Data analysis is not cut and dried, providing results in absolute terms. Rather, many tools, techniques and processes can help dissect data, structuring it into actionable insights. As we look toward the future of data analytics, we can expect certain trends in tools and technologies to dominate the analytics space:

  • Data analysis frameworks
  • Visualization frameworks
  • Model deployment frameworks

Data analysis frameworks

Open-source frameworks such as R, with its increasingly mature ecosystem, and Python, with its pandas and scikit-learn libraries, seem poised to continue their dominance of the analytics space. In particular, certain projects in the Python ecosystem seem ripe for quick adoption:

  • blaze
    Modern data scientists work with myriad data sources, ranging from CSV files and SQL databases to Apache Hadoop clusters.
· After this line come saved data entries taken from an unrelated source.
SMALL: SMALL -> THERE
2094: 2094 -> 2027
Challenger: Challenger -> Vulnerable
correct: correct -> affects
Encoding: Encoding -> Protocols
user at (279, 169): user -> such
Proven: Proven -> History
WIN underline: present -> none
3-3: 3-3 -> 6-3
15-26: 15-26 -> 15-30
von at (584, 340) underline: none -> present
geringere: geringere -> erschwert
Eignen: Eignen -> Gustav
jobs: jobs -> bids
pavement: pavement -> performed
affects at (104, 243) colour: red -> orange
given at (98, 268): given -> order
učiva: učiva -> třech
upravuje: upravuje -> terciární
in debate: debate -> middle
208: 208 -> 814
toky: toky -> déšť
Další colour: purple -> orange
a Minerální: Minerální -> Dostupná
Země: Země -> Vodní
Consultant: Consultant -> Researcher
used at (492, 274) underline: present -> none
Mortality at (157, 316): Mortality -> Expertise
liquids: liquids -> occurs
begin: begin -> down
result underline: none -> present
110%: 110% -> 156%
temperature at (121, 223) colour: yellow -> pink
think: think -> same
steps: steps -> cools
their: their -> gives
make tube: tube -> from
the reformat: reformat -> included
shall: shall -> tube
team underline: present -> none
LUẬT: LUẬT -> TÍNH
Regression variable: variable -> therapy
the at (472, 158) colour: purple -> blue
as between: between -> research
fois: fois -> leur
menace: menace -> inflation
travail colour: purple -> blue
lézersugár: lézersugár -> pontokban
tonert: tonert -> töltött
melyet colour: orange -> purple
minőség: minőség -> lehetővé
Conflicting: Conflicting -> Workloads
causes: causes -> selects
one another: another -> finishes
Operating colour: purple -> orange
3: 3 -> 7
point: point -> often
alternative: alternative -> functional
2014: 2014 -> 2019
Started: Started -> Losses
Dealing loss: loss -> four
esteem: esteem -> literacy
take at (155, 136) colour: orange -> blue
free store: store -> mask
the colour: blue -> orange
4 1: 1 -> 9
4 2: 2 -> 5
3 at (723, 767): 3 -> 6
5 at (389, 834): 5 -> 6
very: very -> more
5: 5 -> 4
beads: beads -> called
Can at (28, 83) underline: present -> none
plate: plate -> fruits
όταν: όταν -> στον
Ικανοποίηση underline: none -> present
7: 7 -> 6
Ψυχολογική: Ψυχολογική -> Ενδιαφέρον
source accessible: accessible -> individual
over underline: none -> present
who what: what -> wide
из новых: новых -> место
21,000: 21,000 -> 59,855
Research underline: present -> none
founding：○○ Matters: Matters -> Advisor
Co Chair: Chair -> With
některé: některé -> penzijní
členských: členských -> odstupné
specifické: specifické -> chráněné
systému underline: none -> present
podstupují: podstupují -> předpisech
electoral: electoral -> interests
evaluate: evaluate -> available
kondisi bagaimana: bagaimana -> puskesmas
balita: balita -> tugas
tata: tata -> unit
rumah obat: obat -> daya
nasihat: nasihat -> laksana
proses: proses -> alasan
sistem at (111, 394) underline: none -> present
The blaze expression engine helps data scientists use a consistent API to work with a full range of data sources, lightening the cognitive load required by use of varied frameworks.
  • bcolz
    By providing the ability to do processing on disk rather than in memory, this interesting projects aims to find a middle ground between using Hadoop for cluster processing and using local machines for in-memory computations, thereby providing a ready solution when data size is too small to require a Hadoop cluster but not so small as to be handled within memory.

R and Python ecosystems, of course, are only the beginning, for the Apache Spark framework is also seeing rapid adoption—not least because it offers APIs in R as well as in Python.

Building on a general trend of using open-source ecosystems, we can also expect to see a move toward distribution-based approaches. Anaconda, for example, offers distributions for both Python and R, and Canopy offers a Python distribution geared toward data science. And no one will be surprised if we see the integration of analytics software such as R or Python in a standard database.

Beyond open-source frameworks, a growing body of tools is helping business users interact directly with data while helping them produce guided data analysis. Tools such as IBM Watson, for example, attempt to abstract the data science process away from the user. Although such an approach is still in its infancy, it offers what appears to be a very promising framework for data analysis.

Visualization frameworks

Visualizations are on the verge of being dominated by the use of web technologies such as JavaScript frameworks. After all, everyone wants to create dynamic visualizations, but not everyone is a web developer—or has the time to spend writing JavaScript code. Understandably, then, certain frameworks have been rapidly gaining in popularity:

  • plotly
    Offering APIs in Python, R and Matlab, this data visualization tool has been making a name for itself and seems on track for increasingly broad adoption.
  • bokeh
    This library may be exclusive to Python, but it also offers a strong potential for rapid future adoption.

What’s more, these two examples are only the beginning. We should expect to see JavaScript-based frameworks that offer APIs in R and Python continue to evolve as they see increasing adoption.

Model deployment frameworks

Many service providers are willing to replicate the SaaS model on premises, notably the following:

  • Domino Data Labs
  • Yhat
  • Opencpu

What’s more, in addition to needing to deploy models, we’re also seeing a growing need to document code. Accordingly, we might expect to see a version control system similar to Github but that is geared toward data science, offering the ability to track different versions of data sets.

Going forward, we anticipate that data and analytics tools will see increased implementation in mainstream business processes, and we expect such use to guide organizations toward a data-driven approach to decision making. For now, keep your eye on the foregoing tools—you won’t want to miss seeing how they reshape the world of data.